Short task = Count the lines below that contain the string "satellite". Case counts. Reply with the number alone.

Supplied data =
★ ★ ★
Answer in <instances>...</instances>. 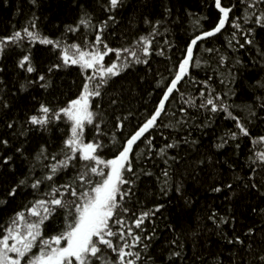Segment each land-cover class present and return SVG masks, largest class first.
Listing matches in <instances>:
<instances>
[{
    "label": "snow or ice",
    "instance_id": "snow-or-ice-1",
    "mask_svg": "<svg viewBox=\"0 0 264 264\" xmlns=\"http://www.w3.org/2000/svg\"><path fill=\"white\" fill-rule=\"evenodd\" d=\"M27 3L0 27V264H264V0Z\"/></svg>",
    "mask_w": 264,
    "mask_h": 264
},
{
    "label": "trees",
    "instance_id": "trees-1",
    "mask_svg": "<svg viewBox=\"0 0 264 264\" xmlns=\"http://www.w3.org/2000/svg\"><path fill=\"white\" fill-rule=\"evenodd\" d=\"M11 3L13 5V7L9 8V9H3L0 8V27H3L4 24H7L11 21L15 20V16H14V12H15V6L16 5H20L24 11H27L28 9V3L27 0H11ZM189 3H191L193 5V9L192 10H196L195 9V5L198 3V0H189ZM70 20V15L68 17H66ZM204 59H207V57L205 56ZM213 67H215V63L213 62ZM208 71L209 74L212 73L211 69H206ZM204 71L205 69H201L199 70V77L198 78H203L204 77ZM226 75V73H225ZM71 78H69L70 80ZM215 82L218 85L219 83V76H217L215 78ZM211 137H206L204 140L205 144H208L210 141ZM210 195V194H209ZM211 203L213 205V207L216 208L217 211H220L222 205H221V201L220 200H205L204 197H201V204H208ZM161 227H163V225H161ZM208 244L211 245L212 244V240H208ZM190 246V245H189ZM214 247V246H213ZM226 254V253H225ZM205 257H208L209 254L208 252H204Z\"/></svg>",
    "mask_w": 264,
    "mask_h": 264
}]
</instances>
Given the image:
★ ★ ★
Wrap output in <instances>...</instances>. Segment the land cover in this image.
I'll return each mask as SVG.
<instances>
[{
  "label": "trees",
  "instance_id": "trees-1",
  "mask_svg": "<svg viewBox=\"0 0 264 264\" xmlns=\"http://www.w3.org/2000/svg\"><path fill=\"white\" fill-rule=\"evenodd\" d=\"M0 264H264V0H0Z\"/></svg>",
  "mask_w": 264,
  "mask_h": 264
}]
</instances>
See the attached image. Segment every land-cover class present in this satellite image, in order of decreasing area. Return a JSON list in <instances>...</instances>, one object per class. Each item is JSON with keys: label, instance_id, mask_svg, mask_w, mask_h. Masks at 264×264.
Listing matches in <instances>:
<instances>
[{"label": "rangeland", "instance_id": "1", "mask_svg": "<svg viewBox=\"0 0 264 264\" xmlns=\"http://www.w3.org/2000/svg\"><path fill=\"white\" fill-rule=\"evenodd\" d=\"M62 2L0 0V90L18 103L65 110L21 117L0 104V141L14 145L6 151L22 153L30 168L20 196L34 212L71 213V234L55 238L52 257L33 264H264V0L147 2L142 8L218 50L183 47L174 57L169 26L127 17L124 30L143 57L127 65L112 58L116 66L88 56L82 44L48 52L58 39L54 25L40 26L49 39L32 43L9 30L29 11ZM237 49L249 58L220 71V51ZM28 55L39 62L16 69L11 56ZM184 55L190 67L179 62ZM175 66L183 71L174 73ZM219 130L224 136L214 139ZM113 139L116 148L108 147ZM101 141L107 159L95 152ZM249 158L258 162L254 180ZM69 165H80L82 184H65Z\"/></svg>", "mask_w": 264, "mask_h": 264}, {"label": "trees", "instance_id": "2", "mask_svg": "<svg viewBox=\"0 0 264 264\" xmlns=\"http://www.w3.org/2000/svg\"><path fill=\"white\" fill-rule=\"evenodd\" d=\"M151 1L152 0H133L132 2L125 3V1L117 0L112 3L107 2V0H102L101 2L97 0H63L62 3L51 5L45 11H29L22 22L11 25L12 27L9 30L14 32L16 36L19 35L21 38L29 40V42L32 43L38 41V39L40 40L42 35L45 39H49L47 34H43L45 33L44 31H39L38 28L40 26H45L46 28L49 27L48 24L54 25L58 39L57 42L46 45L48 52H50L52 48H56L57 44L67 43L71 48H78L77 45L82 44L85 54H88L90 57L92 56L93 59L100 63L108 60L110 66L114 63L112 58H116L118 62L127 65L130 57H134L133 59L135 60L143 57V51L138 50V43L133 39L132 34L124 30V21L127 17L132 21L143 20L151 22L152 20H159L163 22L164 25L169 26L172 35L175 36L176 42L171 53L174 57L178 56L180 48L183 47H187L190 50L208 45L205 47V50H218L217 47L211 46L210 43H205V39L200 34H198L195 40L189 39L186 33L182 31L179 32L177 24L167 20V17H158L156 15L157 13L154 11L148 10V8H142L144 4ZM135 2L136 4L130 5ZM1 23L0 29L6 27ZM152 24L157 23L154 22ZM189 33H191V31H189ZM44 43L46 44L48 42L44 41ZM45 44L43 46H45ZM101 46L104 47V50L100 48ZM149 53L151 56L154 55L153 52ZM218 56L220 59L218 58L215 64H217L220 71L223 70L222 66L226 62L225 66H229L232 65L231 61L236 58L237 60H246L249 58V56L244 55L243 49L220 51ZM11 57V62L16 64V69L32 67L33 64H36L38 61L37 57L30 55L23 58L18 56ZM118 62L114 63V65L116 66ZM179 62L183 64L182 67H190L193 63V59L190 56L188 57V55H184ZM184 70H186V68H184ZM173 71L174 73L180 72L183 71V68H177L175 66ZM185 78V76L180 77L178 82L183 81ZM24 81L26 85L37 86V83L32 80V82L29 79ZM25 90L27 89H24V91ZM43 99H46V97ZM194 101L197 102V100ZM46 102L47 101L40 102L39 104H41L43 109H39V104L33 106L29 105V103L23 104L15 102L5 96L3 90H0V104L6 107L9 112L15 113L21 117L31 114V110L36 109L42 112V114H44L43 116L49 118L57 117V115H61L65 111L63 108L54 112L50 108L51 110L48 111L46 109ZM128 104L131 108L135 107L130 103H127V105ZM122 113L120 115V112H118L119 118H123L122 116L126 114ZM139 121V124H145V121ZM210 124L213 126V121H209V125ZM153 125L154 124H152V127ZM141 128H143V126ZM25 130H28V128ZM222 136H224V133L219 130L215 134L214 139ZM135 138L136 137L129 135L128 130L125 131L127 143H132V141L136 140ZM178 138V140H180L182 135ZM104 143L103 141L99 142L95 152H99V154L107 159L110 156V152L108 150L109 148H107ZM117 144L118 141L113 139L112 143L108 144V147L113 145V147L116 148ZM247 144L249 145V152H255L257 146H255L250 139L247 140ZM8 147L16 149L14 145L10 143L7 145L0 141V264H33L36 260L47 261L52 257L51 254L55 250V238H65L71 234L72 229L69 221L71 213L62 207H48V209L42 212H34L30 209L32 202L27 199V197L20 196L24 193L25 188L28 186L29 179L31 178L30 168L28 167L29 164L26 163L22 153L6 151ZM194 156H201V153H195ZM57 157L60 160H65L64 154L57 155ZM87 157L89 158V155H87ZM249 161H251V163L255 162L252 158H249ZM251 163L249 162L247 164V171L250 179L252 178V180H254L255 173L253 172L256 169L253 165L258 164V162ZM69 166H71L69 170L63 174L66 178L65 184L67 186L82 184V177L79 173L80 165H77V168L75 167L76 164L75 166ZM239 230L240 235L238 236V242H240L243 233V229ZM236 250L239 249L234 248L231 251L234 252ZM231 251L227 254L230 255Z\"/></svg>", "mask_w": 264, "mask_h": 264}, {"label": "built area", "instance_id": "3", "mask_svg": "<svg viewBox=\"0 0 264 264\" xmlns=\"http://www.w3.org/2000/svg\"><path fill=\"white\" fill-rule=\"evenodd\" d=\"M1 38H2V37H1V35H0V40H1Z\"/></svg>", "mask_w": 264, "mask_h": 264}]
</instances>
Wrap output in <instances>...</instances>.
★ ★ ★
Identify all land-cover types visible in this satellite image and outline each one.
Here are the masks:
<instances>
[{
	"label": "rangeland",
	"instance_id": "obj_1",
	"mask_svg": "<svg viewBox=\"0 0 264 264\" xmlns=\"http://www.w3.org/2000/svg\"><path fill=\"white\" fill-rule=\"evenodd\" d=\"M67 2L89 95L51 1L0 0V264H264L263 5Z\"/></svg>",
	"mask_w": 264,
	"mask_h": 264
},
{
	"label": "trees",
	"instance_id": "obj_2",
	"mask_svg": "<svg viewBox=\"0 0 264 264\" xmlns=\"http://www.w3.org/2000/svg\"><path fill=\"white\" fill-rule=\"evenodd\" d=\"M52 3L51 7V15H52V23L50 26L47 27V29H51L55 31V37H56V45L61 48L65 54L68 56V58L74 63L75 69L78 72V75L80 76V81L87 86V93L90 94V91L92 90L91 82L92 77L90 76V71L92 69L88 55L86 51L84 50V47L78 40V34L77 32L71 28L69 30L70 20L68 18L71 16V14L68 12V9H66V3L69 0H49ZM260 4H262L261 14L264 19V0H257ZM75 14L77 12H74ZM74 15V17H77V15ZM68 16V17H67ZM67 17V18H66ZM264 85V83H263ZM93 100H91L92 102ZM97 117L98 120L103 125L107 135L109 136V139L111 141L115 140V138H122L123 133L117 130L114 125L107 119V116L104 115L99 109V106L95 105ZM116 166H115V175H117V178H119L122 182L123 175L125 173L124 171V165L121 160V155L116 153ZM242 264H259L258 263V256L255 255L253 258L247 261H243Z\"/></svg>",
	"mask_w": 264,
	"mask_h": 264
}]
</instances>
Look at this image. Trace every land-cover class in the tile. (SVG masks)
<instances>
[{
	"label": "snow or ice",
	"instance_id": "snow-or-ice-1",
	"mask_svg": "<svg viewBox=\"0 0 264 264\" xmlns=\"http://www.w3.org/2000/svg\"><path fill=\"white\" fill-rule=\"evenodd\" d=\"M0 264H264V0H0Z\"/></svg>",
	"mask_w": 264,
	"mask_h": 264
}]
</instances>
★ ★ ★
Exercise output = 2